On the Thai side, rich businessmen run the show, a much subtler operation that relies on money doled out to police and customs officials, according to the smugglers.
Kyaw Soe, who drives smuggled Thai goods from the river at Myawaddy all the way to Yangon – a journey he said takes two days due to the terrible roads – estimates that only 20% of trade across this border is legal.
“Now that there is peace, soldiers are turning to smuggling and trade is rising,” said Kyaw Soe.
Smuggling routes offer a faster and cheaper alternative means of shifting goods than official channels, which are likely to inspect vehicles. As such, any bid to improve customs procedures is likely to meet resistance from soldiers manning the illicit trading routes.
Than Sein, the leading trade official from Myawaddy, declined an interview on reforming customs procedures, while Tun Win, the Ministry of National Planning and Economic Development official responsible for international negotiations over the East-West corridor project, did not respond to emailed questions.
Manpower, the other key commodity traded across the border illegally, is also likely to have a major bearing on whether the Myanmar government can clean up the trading post and realise Kayin State’s economic potential, analysts said.
Thousands of illegal economic Myanmar migrants work just across the border, contributing to Thailand’s economy as garment workers, maids and help on commercial farms.
A 2008 study by researchers at the University of North Carolina in the US found these workers in Mae Sot were making just under $2.20 per day, less than half of the average in Tak – about 100km away – and nearly a third of the average pay packet in Bangkok, the destination for many of the goods. Yet for many of these women, this pay is still preferable to the situation on home soil, where a peace plan has yet to stablise, unmarked mines litter the earth, mistrust of the government is rampant and basic infrastructure is poor even by Myanmar’s standards. The country ranks near the bottom in Asia when it comes to development indicators such as rural electrification.
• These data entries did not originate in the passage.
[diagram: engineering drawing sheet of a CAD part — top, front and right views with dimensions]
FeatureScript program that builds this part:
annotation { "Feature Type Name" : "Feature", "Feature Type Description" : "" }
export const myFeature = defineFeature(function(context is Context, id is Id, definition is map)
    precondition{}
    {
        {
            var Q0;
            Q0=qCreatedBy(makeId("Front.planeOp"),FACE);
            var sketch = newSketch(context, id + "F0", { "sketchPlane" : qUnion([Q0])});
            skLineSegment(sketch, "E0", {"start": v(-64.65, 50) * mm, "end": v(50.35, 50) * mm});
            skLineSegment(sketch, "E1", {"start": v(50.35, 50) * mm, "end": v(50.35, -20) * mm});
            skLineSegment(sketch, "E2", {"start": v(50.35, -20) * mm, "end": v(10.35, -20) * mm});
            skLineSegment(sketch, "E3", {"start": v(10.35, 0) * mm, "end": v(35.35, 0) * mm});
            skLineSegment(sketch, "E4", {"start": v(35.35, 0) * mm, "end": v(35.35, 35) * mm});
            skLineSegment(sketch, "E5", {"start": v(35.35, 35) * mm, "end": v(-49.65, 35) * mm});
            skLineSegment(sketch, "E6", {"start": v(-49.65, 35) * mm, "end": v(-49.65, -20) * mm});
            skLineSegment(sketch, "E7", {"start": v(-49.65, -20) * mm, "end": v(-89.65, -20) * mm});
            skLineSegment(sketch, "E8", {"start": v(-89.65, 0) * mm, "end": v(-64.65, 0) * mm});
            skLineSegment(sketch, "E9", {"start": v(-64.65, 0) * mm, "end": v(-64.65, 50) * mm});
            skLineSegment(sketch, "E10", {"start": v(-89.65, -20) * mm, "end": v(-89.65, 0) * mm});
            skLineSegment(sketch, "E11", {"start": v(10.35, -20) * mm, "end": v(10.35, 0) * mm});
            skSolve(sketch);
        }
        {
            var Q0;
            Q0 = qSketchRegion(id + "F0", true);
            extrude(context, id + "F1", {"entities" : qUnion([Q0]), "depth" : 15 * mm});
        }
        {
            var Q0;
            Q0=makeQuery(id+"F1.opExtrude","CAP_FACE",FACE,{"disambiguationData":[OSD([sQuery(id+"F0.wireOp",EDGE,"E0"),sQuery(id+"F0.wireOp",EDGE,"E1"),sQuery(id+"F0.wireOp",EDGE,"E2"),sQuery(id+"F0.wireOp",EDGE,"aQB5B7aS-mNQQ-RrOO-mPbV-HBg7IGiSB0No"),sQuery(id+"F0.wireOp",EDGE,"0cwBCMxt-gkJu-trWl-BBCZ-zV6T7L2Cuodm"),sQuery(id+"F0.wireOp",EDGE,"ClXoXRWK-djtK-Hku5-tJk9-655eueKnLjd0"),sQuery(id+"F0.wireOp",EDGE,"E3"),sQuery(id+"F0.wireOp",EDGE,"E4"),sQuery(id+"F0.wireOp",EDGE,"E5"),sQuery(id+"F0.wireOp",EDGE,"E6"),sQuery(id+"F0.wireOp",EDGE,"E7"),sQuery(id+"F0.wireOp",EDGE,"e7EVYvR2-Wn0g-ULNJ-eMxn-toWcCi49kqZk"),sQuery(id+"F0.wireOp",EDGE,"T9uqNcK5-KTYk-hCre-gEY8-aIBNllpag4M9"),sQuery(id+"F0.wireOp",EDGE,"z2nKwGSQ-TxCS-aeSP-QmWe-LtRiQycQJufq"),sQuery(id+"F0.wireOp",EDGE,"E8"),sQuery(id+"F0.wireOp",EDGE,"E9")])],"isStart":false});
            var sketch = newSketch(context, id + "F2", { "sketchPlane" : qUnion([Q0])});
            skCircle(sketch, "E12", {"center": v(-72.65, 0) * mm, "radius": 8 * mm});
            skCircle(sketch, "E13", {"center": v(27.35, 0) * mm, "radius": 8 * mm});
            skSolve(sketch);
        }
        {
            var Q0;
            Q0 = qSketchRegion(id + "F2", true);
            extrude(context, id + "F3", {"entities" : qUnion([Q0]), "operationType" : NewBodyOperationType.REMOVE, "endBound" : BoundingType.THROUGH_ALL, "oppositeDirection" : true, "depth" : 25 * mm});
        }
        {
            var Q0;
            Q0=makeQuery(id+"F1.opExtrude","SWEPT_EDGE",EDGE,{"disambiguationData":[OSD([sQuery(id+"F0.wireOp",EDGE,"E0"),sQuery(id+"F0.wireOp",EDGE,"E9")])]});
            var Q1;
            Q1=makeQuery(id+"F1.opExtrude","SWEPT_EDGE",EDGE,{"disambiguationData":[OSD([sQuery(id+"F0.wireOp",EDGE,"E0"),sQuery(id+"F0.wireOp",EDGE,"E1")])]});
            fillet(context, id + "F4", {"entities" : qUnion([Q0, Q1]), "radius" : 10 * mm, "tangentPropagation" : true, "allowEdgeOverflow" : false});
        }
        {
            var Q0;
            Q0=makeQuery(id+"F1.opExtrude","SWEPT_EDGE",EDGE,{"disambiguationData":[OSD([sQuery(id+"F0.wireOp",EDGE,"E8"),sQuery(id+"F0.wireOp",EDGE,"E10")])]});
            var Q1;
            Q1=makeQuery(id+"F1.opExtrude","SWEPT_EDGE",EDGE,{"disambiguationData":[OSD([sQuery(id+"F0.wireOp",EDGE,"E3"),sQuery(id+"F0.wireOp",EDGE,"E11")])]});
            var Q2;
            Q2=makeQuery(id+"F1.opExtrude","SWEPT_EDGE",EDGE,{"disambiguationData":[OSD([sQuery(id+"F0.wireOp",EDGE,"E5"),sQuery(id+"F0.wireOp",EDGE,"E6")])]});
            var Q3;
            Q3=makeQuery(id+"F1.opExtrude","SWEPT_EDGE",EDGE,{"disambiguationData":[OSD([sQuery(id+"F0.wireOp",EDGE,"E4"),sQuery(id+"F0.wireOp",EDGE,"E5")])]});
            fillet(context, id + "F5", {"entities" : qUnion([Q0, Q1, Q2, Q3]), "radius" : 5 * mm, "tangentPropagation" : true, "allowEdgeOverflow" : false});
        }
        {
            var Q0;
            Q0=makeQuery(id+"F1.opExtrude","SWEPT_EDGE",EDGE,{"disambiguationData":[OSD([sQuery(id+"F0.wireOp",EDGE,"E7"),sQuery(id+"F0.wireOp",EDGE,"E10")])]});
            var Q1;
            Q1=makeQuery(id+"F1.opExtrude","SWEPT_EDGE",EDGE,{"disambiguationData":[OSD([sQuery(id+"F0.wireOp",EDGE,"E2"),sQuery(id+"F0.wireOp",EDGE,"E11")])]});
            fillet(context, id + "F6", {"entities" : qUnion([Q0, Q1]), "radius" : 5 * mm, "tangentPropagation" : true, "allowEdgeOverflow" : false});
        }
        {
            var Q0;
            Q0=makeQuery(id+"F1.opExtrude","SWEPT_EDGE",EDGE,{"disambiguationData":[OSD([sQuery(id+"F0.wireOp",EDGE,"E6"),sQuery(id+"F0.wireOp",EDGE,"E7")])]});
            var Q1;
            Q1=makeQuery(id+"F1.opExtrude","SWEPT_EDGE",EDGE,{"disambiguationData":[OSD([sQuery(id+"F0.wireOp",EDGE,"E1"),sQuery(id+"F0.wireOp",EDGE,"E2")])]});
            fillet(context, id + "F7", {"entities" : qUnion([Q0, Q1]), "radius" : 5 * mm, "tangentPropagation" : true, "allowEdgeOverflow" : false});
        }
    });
“As soon as the situation improves they said they want to go back… not only the political situation, but also the economic situation,” said Dr Kyoko Kusakabe, co-author of the new book Thailand’s Hidden Workforce: Burmese Migrant Women Factory Workers.
The development of Kayin State requires the return of its people, skilled workers, labourers, consumers and traders, who represent the driving force of any economy.
The problem is, said Dr Kusakabe, “they [Myanmar workers in Mae Sot] said that there is no way to earn a living back home”.